A rule I try to go by is to say negative things about others, only to those who are a part of the problem or a part of the solution. “Alexander the coppersmith did me much harm.” Paul had good reason to inform Timothy about the matter as the next verse indicates. If Timothy had not been informed, he might likewise be harmed by him, perhaps become discouraged by his actions. Thus, by Paul informing Timothy, he could be a part of the solution by avoiding him (2 Timothy 4:14-15).

Whether we speak of blasphemy against God by using His name in a trite, careless, or evil way, or whether we are referring to “speaking against” another person in an unloving and disrespectful way, we will be held accountable.  Jesus said, “Every careless word that people speak, they shall give an accounting for it in the day of judgment.  For by your words you will be justified, and by your words you will be condemned” (Matthew 12:36-37). 

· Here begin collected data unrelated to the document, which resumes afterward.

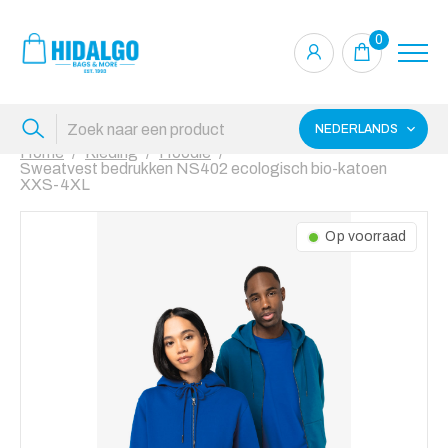
0
NEDERLANDS
Home
Kleding
Hoodie
Sweatvest bedrukken NS402 ecologisch bio-katoen
XXS-4XL
Op voorraad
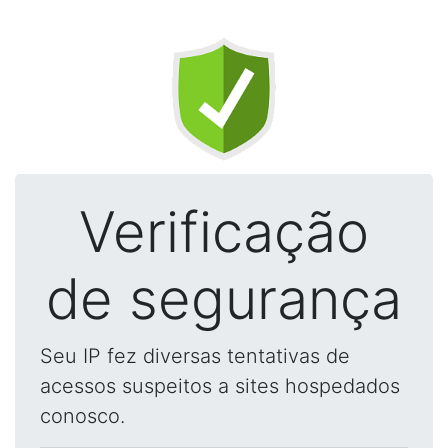
Verificação
de segurança
Seu IP fez diversas tentativas de
acessos suspeitos a sites hospedados
conosco.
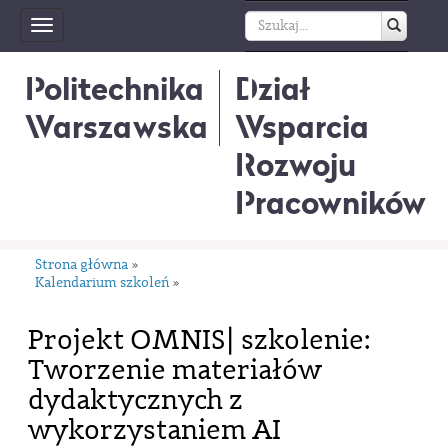
Toggle
navigation
Politechnika
Dział
Warszawska
Wsparcia
Rozwoju
Pracowników
Strona główna
»
Kalendarium szkoleń
»
Projekt OMNIS| szkolenie:
Tworzenie materiałów
dydaktycznych z
wykorzystaniem AI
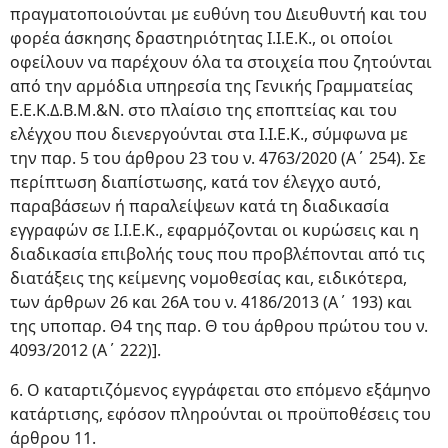
πραγματοποιούνται με ευθύνη του Διευθυντή και του
φορέα άσκησης δραστηριότητας Ι.Ι.Ε.Κ., οι οποίοι
οφείλουν να παρέχουν όλα τα στοιχεία που ζητούνται
από την αρμόδια υπηρεσία της Γενικής Γραμματείας
Ε.Ε.Κ.Δ.Β.Μ.&Ν. στο πλαίσιο της εποπτείας και του
ελέγχου που διενεργούνται στα Ι.Ι.Ε.Κ., σύμφωνα με
την παρ. 5 του άρθρου 23 του ν. 4763/2020 (Α΄ 254). Σε
περίπτωση διαπίστωσης, κατά τον έλεγχο αυτό,
παραβάσεων ή παραλείψεων κατά τη διαδικασία
εγγραφών σε Ι.Ι.Ε.Κ., εφαρμόζονται οι κυρώσεις και η
διαδικασία επιβολής τους που προβλέπονται από τις
διατάξεις της κείμενης νομοθεσίας και, ειδικότερα,
των άρθρων 26 και 26Α του ν. 4186/2013 (Α΄ 193) και
της υποπαρ. Θ4 της παρ. Θ του άρθρου πρώτου του ν.
4093/2012 (Α΄ 222)].
6. Ο καταρτιζόμενος εγγράφεται στο επόμενο εξάμηνο
κατάρτισης, εφόσον πληρούνται οι προϋποθέσεις του
άρθρου 11.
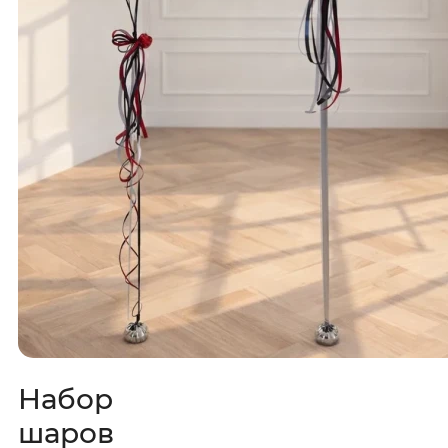
Набор
шаров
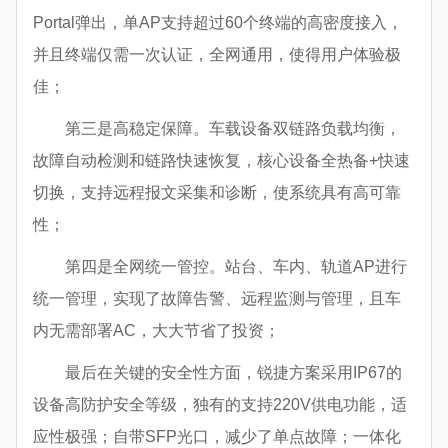
Portal弹出，单AP支持超过60个终端的高密度接入，
并且终端仅需一次认证，全网通用，使得用户体验极
佳；
第三是高稳定保障。车载设备双链路负载均衡，
故障自动检测和链路快速恢复，核心设备全热备+快速
切换，支持远程报文采集和诊断，使系统具有高可靠
性；
第四是全网统一管控。站台、车内、轨道AP进行
统一管理，实现了故障告警、远程监测与管理，且车
内无需部署AC，大大节省了投资；
最后在关键的安全性方面，锐捷方案采用IP67的
设备高防护安全等级，独有的支持220V供电功能，适
应性极强；自带SFP光口，减少了单点故障；一体化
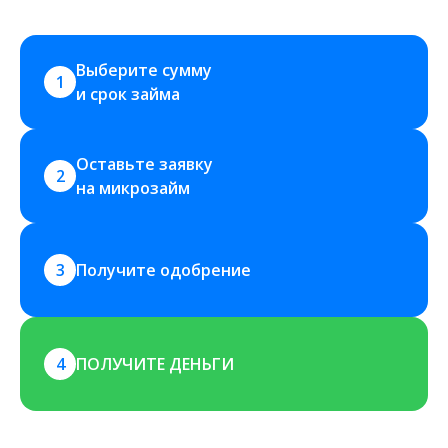
Выберите сумму 
1
и срок займа
Оставьте заявку 
2
на микрозайм
3
Получите одобрение
4
ПОЛУЧИТЕ ДЕНЬГИ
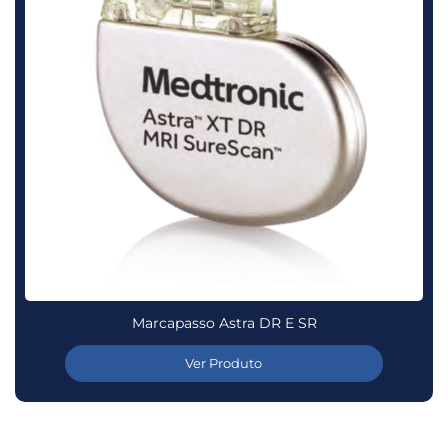
Marcapasso Astra DR E SR
Ver Produto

What can we do when someone in our presence does take God’s name in a careless or disrespectful way or as a common curse word?  Someone suggests saying, “You are speaking about my Friend!”  Another person suggested, “Would you take your mother’s name as a swear word?  How, then, can you use the eternal God’s name in this way?”  Yet another approach would be: “Did you know that God said, ‘The LORD will not leave him unpunished who takes His name in vain’?” (Exodus 20:7)

 



[1] The American Heritage College Dictionary.

[2] Random House Webster’s College Dictionary.

[3] The American Heritage College Dictionary.

[4] Mounce, Expository Dictionary.

[5] Schlink, You Will Never be the Same, pp. 162-164.

[6] 1001 Illustrations That Connect (Grand Rapids: Zondervan, 2008), p. 487.